A later version : handbook_for_radio_operators_v4.2 : R/O Don Edmondson : Free Download, Borrow, and Streaming : Internet Archive

73
DR 
N1EA


----------



## Kelvin ZL3KB (Nov 26, 2021)

djringjr said:


> A later version : handbook_for_radio_operators_v4.2 : R/O Don Edmondson : Free Download, Borrow, and Streaming : Internet Archive
> 
> 73
> DR
> N1EA


Excellent. Many thanks
Kelvin


----------



## searover.don (Oct 21, 2021)

Try this location, Kelvin. Not the '50s but 1961








handbook_for_radio_operators_v4.2 : R/O Don Edmondson : Free Download, Borrow, and Streaming : Internet Archive


Earlier version of scanning 1975 GPO Handbook for Radio Operators - v.4.21975 GPO Handbook for Radio Operators - v. 4.311975 GPO Handbook for Radio Operators...



archive.org


----------



## harry pennington (Aug 10, 2010)

Kelvin ZL3KB said:


> Does anyone have a copy of this handbook from the 1950's please? I am after a photo of the pages detailing all the Q codes used at that time.
> Thanks
> Kelvin ZL3KB


----------



## harry pennington (Aug 10, 2010)

I have a copy of the 1954 edition. Some 12 pages of Q codes


----------



## Ron Stringer (Mar 15, 2005)

harry pennington said:


> I have a copy of the 1954 edition. Some 12 pages of Q codes


That was in use when I took my 2nd Class PMG in 1959. Took the 1st Class in 1964 with a later version of the handbook. Have lost both over the years.


----------



## harry pennington (Aug 10, 2010)

Ron Stringer said:


> That was in use when I took my 2nd Class PMG in 1959. Took the 1st Class in 1964 with a later version of the handbook. Have lost both over the years.


I took my 1st class in 59 at brooks bar. You must have been there the same time.Regards Harry


----------



## harry pennington (Aug 10, 2010)

Kelvin ZL3KB said:


> Does anyone have a copy of this handbook from the 1950's please? I am after a photo of the pages detailing all the Q codes used at that time.
> Thanks
> Kelvin ZL3KB


----------



## harry pennington (Aug 10, 2010)

Q codes.


----------



## harry pennington (Aug 10, 2010)

Kelvin ZL3KB said:


> Does anyone have a copy of this handbook from the 1950's please? I am after a photo of the pages detailing all the Q codes used at that time.
> Thanks
> Kelvin ZL3KB


Hope you can read these. Regards Harry


----------



## R651400 (Jun 18, 2005)

I took my PmG2 in 1956 with above Handbook and the only thing that changed with later versions was the title moved from Wireless to Radio Operator but the Q codes QRA to QUZ remained the same..


----------



## harry pennington (Aug 10, 2010)

R651400 said:


> I took my PmG2 in 1956 with above Handbook and the only thing that changed with later versions was the title moved from Wireless to Radio Operator but the Q codes QRA to QUZ remained the same..

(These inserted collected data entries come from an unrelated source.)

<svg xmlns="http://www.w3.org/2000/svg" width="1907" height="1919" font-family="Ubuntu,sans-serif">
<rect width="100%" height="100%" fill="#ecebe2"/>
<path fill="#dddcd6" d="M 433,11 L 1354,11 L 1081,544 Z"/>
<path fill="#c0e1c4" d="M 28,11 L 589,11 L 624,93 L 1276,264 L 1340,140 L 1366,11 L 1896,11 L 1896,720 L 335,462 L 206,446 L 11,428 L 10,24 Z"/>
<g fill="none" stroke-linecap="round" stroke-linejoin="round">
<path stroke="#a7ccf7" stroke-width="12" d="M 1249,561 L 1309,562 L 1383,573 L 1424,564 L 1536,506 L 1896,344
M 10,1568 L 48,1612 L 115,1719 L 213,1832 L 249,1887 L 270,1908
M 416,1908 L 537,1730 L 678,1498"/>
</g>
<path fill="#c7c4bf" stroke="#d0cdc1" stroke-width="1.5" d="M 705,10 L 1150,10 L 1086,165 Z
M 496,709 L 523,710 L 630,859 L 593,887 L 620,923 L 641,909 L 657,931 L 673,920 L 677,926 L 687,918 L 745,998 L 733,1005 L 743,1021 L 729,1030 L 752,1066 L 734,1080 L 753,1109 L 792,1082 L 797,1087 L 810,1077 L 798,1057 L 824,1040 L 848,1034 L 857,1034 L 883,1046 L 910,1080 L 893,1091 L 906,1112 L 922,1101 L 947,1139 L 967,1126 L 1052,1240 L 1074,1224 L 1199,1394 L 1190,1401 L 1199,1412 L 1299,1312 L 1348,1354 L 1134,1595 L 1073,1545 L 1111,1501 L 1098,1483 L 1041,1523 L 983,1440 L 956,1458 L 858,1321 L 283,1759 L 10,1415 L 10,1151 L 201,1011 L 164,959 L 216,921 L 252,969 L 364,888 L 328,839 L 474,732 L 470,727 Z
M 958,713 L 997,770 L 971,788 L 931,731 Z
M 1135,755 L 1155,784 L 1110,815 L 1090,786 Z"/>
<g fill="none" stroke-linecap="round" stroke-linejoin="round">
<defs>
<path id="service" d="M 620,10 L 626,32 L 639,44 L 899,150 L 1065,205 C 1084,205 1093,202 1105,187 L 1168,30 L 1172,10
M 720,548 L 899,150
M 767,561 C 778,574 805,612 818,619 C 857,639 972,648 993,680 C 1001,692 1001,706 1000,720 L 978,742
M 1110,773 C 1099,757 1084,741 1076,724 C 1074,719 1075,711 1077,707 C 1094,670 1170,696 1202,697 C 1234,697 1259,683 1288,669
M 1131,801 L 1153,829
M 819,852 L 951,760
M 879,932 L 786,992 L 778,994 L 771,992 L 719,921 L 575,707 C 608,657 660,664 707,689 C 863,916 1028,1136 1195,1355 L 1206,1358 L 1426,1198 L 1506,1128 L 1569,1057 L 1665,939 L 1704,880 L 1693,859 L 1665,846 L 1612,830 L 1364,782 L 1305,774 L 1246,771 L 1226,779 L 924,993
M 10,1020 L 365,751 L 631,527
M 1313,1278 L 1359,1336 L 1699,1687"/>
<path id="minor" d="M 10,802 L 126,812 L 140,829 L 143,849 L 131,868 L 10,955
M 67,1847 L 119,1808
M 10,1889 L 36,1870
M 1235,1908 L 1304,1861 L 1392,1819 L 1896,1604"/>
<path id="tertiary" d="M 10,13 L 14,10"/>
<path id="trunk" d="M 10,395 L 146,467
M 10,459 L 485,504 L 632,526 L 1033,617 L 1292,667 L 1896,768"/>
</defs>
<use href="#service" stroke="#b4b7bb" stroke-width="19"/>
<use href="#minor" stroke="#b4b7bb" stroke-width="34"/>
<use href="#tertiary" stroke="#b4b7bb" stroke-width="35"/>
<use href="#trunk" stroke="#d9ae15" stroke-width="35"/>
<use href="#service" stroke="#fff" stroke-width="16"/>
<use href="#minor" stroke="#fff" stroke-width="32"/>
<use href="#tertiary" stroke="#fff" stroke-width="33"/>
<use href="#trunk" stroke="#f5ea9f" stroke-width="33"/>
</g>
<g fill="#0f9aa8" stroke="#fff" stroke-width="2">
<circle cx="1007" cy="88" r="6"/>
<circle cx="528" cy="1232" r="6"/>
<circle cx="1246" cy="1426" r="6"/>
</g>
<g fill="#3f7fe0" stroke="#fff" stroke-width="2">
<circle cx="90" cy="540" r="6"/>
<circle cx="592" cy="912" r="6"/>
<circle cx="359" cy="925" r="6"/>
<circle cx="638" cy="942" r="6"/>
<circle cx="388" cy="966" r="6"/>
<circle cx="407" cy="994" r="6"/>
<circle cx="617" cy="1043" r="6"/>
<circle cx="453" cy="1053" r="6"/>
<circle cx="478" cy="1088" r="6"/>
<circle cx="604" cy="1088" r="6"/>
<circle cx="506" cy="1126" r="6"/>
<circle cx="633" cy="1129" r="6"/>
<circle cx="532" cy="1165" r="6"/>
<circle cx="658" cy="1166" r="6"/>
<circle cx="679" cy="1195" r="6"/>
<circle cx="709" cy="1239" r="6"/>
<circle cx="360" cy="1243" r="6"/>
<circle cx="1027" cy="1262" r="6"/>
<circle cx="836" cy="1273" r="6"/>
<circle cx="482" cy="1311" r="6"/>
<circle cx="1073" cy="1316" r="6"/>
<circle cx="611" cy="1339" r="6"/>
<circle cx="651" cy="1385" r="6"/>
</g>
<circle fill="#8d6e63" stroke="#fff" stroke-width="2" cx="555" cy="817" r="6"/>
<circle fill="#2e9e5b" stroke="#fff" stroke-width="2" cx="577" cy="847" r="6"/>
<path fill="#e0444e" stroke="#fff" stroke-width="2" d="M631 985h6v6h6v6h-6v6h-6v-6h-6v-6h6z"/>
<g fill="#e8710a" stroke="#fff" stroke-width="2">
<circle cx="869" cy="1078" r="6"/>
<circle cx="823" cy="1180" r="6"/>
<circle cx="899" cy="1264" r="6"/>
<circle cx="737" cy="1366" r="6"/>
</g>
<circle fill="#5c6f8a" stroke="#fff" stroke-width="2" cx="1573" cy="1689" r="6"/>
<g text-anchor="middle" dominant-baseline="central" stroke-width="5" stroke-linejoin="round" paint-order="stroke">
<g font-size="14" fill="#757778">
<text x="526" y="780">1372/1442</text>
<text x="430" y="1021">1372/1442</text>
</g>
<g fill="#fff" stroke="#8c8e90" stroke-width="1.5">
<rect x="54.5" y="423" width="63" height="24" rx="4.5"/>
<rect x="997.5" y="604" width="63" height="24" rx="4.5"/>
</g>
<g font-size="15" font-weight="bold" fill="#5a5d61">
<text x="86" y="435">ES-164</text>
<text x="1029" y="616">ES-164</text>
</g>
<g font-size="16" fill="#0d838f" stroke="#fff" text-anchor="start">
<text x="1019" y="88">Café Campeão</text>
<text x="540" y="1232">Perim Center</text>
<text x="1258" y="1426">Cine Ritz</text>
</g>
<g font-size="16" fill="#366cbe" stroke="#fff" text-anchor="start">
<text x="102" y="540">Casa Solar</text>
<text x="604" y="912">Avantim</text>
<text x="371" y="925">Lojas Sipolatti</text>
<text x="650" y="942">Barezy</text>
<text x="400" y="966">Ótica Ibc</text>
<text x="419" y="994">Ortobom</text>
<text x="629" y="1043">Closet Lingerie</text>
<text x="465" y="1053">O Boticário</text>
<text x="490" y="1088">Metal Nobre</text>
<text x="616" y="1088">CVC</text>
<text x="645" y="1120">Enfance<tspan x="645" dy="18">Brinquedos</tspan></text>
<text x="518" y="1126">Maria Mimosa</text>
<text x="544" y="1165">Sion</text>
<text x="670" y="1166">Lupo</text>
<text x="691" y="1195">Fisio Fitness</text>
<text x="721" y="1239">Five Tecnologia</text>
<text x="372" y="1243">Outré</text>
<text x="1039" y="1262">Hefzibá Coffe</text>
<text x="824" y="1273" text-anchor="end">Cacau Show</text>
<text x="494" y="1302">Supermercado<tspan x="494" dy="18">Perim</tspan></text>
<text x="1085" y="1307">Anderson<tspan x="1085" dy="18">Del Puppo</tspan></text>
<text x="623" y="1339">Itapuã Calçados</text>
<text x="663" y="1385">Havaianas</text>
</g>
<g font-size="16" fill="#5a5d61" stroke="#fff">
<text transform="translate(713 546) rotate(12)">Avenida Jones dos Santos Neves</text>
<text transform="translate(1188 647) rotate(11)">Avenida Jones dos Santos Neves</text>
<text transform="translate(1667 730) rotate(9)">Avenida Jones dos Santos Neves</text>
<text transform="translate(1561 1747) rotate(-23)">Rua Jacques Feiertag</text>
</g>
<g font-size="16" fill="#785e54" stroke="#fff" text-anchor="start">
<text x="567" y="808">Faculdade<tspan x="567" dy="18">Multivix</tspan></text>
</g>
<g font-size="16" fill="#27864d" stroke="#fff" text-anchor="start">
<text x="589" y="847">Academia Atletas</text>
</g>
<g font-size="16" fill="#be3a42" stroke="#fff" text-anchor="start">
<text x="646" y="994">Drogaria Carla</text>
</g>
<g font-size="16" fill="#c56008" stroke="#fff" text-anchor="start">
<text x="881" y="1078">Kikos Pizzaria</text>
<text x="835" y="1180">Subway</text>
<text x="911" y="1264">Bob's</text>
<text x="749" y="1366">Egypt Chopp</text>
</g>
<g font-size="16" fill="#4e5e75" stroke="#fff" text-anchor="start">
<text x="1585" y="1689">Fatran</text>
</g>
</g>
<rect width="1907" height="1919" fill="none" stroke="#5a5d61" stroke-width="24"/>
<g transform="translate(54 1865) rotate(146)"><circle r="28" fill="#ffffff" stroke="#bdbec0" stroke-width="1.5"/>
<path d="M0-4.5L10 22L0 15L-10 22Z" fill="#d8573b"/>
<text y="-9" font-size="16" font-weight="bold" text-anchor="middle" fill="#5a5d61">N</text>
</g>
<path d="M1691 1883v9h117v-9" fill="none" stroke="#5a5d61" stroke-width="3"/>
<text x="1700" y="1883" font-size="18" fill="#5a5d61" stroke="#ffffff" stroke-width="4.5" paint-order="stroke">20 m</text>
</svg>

Hi, it’s the only paper work I kept Of the time at sea, 1954 to 1963. The one thing i Wished I’d done was to keep a record of the call signs. Cheers


----------



## Jumbuk34 (Mar 27, 2019)

Hi I started at Southampton Uni with the same Handbook and also wish I could remember the call signs of all the ships I was on except for RFA Gold Ranger/GWKX


----------



## harry pennington (Aug 10, 2010)

Jumbuk34 said:


> Hi I started at Southampton Uni with the same Handbook and also wish I could remember the call signs of all the ships I was on except for RFA Gold Ranger/GWKX


When I said it was the only paperwork I kept, that was printed book. I did keep a log of Dates and ports of call on every trip


----------